Upon being released from the hospital, Tess refuses to obey the hospital rule that patients must be discharged in a wheelchair. Doug tells her, using her first name for the first time, "Tess, get in the God damn chair." After a pause, Tess complies, pats Doug's hand and says, "Very good, Douglas. You're going to be all right."

==Cast==
- Shirley MacLaine as First Lady Tess Carlisle
- Nicolas Cage as Secret Service Agent Doug Chesnic
- Austin Pendleton as Earl Fowler
- Edward Albert as Barry Carlisle
- James Rebhorn as FBI Agent Howard Schaeffer
- Richard Griffiths as Frederick
- John Roselius as Secret Service Agent Tom Bahlor
- David Graf as Secret Service Agent Lee Danielson
- Don Yesso as Secret Service Agent Ralph Buoncristiani
- James Lally as Secret Service Agent Joe Spector
- Brant von Hoffman as Secret Service Agent Bob Hutcherson
- Harry J. Lennix as Secret Service Agent Kenny Young
- Susan Blommaert as Kimberly Cannon
- Dale Dye as CIA Agent Charles Ivy
- James Handy as Secret Service Director Neal Carlo
- Hugh Wilson as The President (voice)

==Production==
In July 1992, it was reported that Hugh Wilson would be writing and directing Guarding Tess at Paramount Pictures for producer Scott Rudin. In October of that year, it was reported that Shirley MacLaine had been cast in the titular role. Paramount initially planned produce Guarding Tess for an intended release in the second half of 1993, but following the departure of studio head Brandon Tartikoff, Paramount's new head, Sherry Lansing, was not receptive to the script Wilson had developed with PJ Torokvei.
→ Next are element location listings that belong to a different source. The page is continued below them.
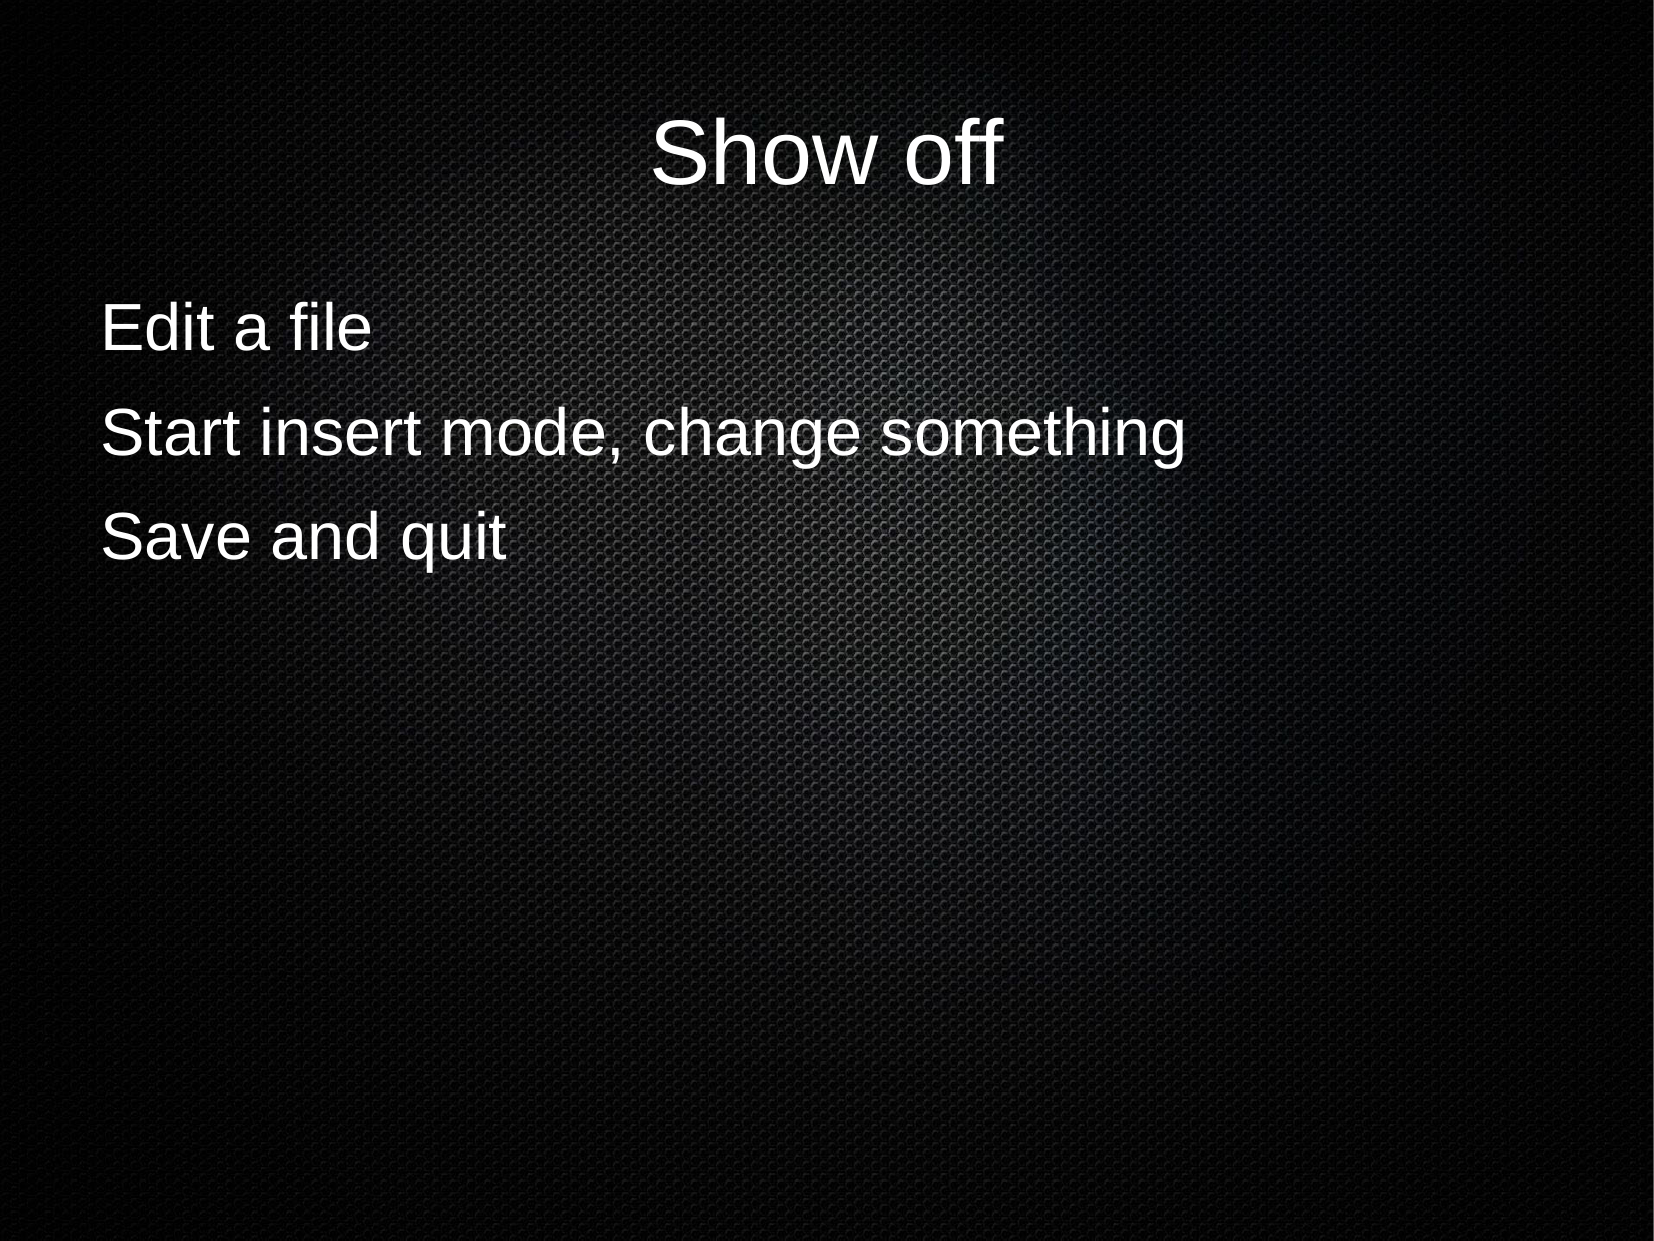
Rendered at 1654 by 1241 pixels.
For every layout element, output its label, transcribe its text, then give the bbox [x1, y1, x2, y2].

picture [0, 0, 1654, 1241]
list Edit a file Start insert mode, change something Save and quit [82, 290, 1571, 1010]
title Show off [82, 49, 1571, 257]
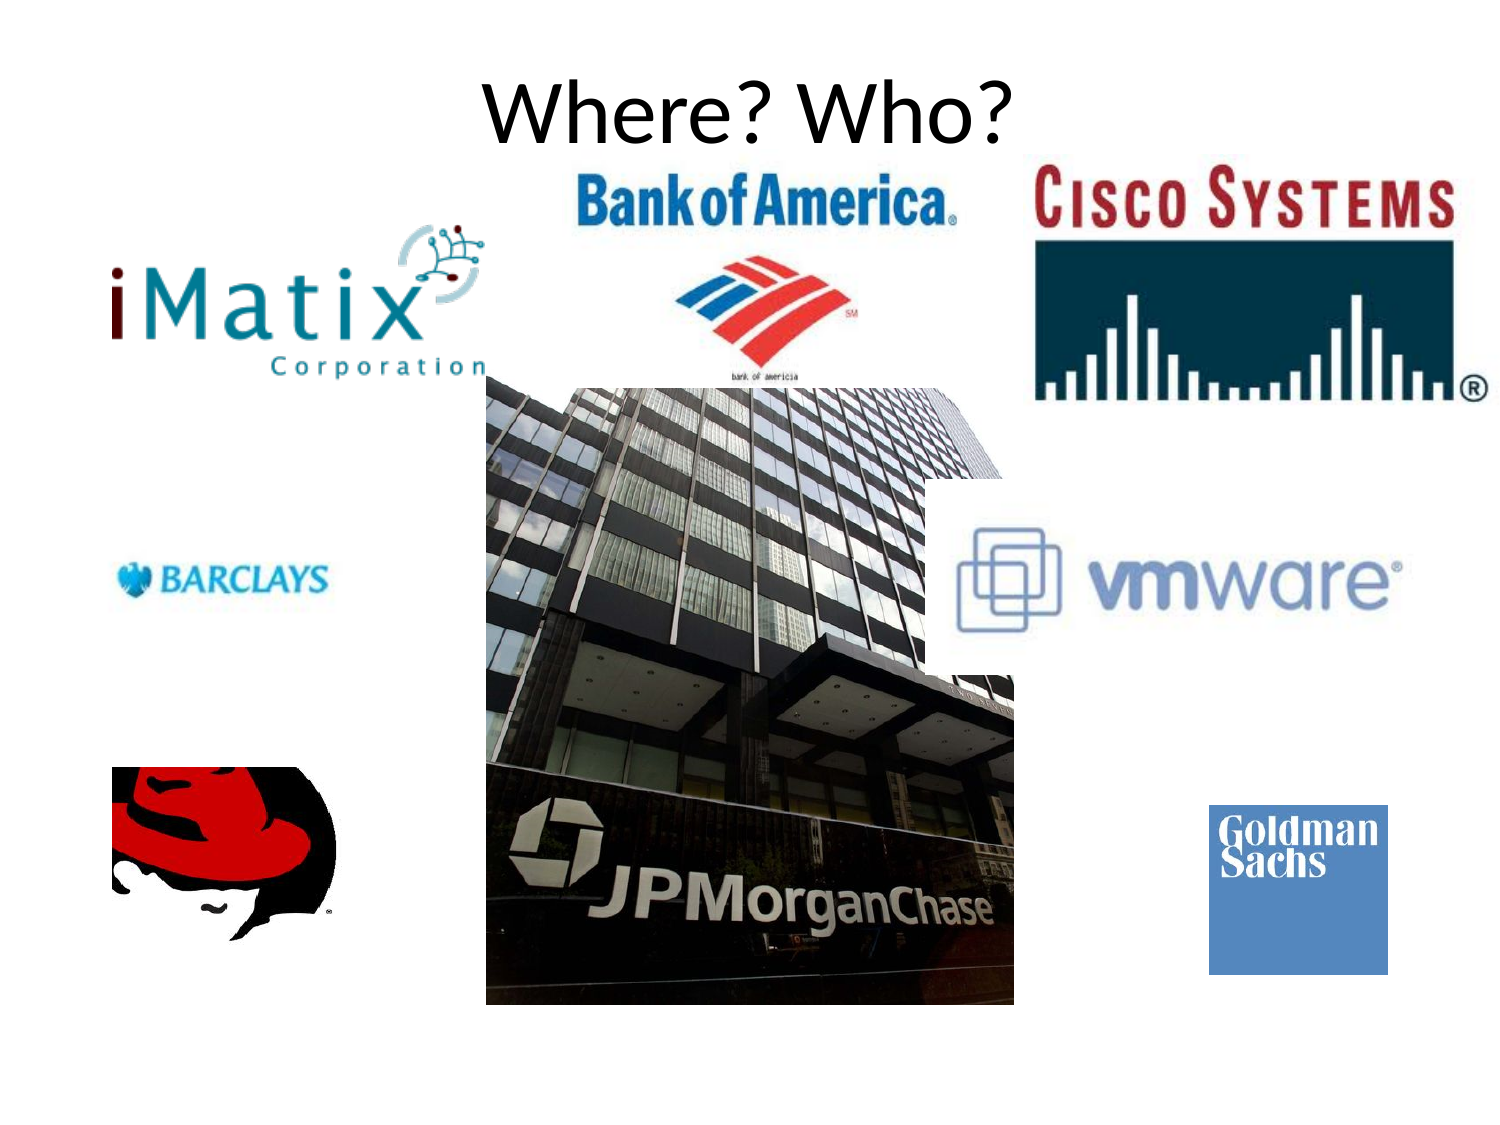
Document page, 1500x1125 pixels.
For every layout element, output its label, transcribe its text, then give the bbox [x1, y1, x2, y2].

picture [486, 149, 1426, 1005]
picture [34, 487, 413, 675]
picture [112, 224, 485, 382]
picture [1209, 805, 1388, 976]
picture [1023, 154, 1500, 413]
text_box Where? Who? [75, 45, 1425, 233]
picture [112, 767, 361, 976]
As stars Shirley MacLaine and Nicolas Cage had pay-or-play deals in place, Lansing gave Wilson a window of time to set the film up elsewhere otherwise Paramount would make the film for a reduced budget. As the film conflicted with his project Addams Family Values, Rudin left the project as a producer. TriStar Pictures picked up the film where Ned and Nancy Graham Tanen took on producing duties.

==Reception==
Guarding Tess received mixed reviews from critics. Rotten Tomatoes gives the film a 57% rating based on 35 reviews, with an average rating of 5.8/10. On Metacritic, the film has a weighted-average score of 50 out of 100, based on 14 critics, indicating "mixed or average" reviews. The Washington Post described it as derivative of other recent films Driving Miss Daisy (1989), The Bodyguard (1992), and In the Line of Fire (1993), and decries "the melodramatic turnaround that sabotages the last section of the movie", but describes "the comic tension between MacLaine and Cage" as being "so well done, it doesn't matter how dumb things get".

The film grossed $27 million in the United States and Canada but only $3.8 million internationally for a worldwide total of $30.8 million.

The Secret Service did not cooperate with the production, unlike the contemporary In the Line of Fire. Secret Service Agent Jay Nasworthy in 2024 described Guarding Tess as "fairly accurate for a small detail".